**WHAT THE TASK ASKS**
Reproduce the entire news item below on the 2025 Anders Jahre Award word for word.

Published: 05-06-2025 10:58 | Updated: 05-06-2025 11:16

2025 Anders Jahre Award goes to two KI researchers

Sven Eirik W. Jacobsen and William Nyberg are awarded prestigious Anders Jahre Awards 2025.
(From left) Sten Eirik W. Jacobsen and William Nyberg are awarded the prestigious Anders Jahre Award 2025. Photo: N/A

The prestigious Nordic Anders Jahre Award for 2025 goes this year to two researchers at Karolinska Institutet. Professor Sten Eirik Wælgaard Jacobsen is to receive the Anders Jahre Award for Medical Research for his work on normal and leukemic blood stem cells. William Nyberg is honoured with the Anders Jahre Award for Young Researchers for his work on the development of T-cell immunotherapy for cancer.

Professor Sten Eirik Jacobsen is to receive the 2025 Anders Jahre Award for Medical Research for his pioneering studies on blood-forming stem cells.

**ENTRIES SHOWN**

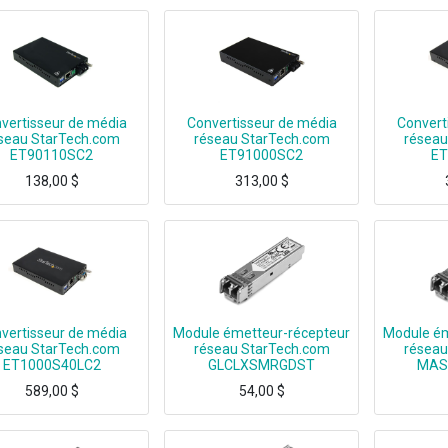
vertisseur de média
Convertisseur de média
Convert
seau StarTech.com
réseau StarTech.com
réseau
ET90110SC2
ET91000SC2
ET
138,00
$
313,00
$
 and extend a 10/100 Mbps Ethernet connection up to 1.2 miles/2km over Mu
Convert and extend a Gigabit Ethernet connection up to 550 m / 1804 ft over Mul
Convert and extend a Gi
vertisseur de média
Module émetteur-récepteur
Module ém
seau StarTech.com
réseau StarTech.com
réseau
ET1000S40LC2
GLCLXSMRGDST
MAS
589,00
$
54,00
$
rt and extend a Gigabit Ethernet connection up to 24.8 miles/40km over Sing
Cisco GLC-LX-SM-RGD Compatible SFP - 1000BASE-LX 1 Gbps - 1GbE Module - 1GE Giga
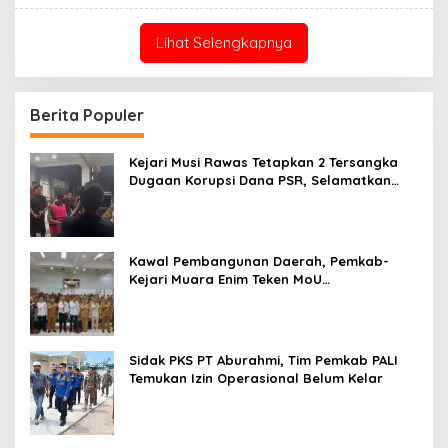
Lihat Selengkapnya
Berita Populer
Kejari Musi Rawas Tetapkan 2 Tersangka
Dugaan Korupsi Dana PSR, Selamatkan
Uang Negara Rp1,26 Miliar
Kawal Pembangunan Daerah, Pemkab-
Kejari Muara Enim Teken MoU
Pendampingan Hukum
Sidak PKS PT Aburahmi, Tim Pemkab PALI
Temukan Izin Operasional Belum Kelar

**SOLUTION**
Published: 05-06-2025 10:58 | Updated: 05-06-2025 11:16

2025 Anders Jahre Award goes to two KI researchers

Sven Eirik W. Jacobsen and William Nyberg are awarded prestigious Anders Jahre Awards 2025.
(From left) Sten Eirik W. Jacobsen and William Nyberg are awarded the prestigious Anders Jahre Award 2025. Photo: N/A

The prestigious Nordic Anders Jahre Award for 2025 goes this year to two researchers at Karolinska Institutet. Professor Sten Eirik Wælgaard Jacobsen is to receive the Anders Jahre Award for Medical Research for his work on normal and leukemic blood stem cells. William Nyberg is honoured with the Anders Jahre Award for Young Researchers for his work on the development of T-cell immunotherapy for cancer.

Professor Sten Eirik Jacobsen is to receive the 2025 Anders Jahre Award for Medical Research for his pioneering studies on blood-forming stem cells.